No that would be a fluoride tag . . . sorry . . .

Sean D. Schaffer
01-06-2009, 10:09 AM
Sigh, my own fault for using the word "irk" I suppose. I apologise. I also apologise using all caps which I realise can come across as screaming. I use all caps to make points more visible to the eye, not as a demonstration of a raised voice, but I realise now that that is not the norm and that you obviously thought I was screaming. It truly isn't a big deal to me. I just find it odd that people continued in the conversation about inappropriate dialogue tags when it had been clarified further up thread that it wasn't one. I understand discussing how it could be mistaken for one, I can understand discussing that the line itself might be unnecessary, but using what Cassiopeia wrote as an example of a dialogue tag and why one oughtn't use one just seemed silly and a perfect demonstration of how people skim threads before posting. At any rate. I personally thought this whole conversation was over after Nevada made the suggestion of cutting the line completely (which now Blacbird reiterated), but do please carry on. I apologise if I offended, that wasn't my intent.

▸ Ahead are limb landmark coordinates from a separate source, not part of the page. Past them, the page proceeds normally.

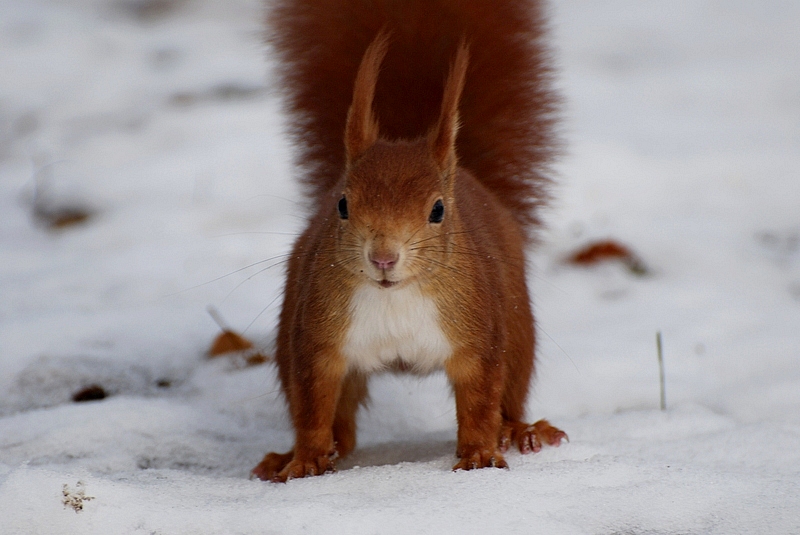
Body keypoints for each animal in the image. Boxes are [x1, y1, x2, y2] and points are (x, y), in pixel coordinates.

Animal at [253, 0, 564, 484]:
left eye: (437, 210)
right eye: (342, 204)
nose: (383, 258)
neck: (394, 297)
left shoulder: (478, 336)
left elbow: (479, 403)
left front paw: (478, 454)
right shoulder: (317, 340)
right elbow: (312, 407)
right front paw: (304, 459)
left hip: (517, 331)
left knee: (509, 396)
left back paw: (521, 431)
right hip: (292, 331)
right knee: (343, 431)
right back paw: (293, 457)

You didn't offend me, Toothpaste. :) I just know that different people read things differently, and we all make mistakes. Like I apparently did. I did think that your all caps statement was screaming. Now that you've pointed out your real motives behind it, I understand I was mistaken.

No harm done at all. :)

StephanieFox
01-06-2009, 10:25 AM
She snorted. "God, I'm too paranoid." (You can add the dialogue tag 'she said' after the quote.

This is how, I'd say it. She snorts, she scores! Or, at least, she snorts and then she speaks.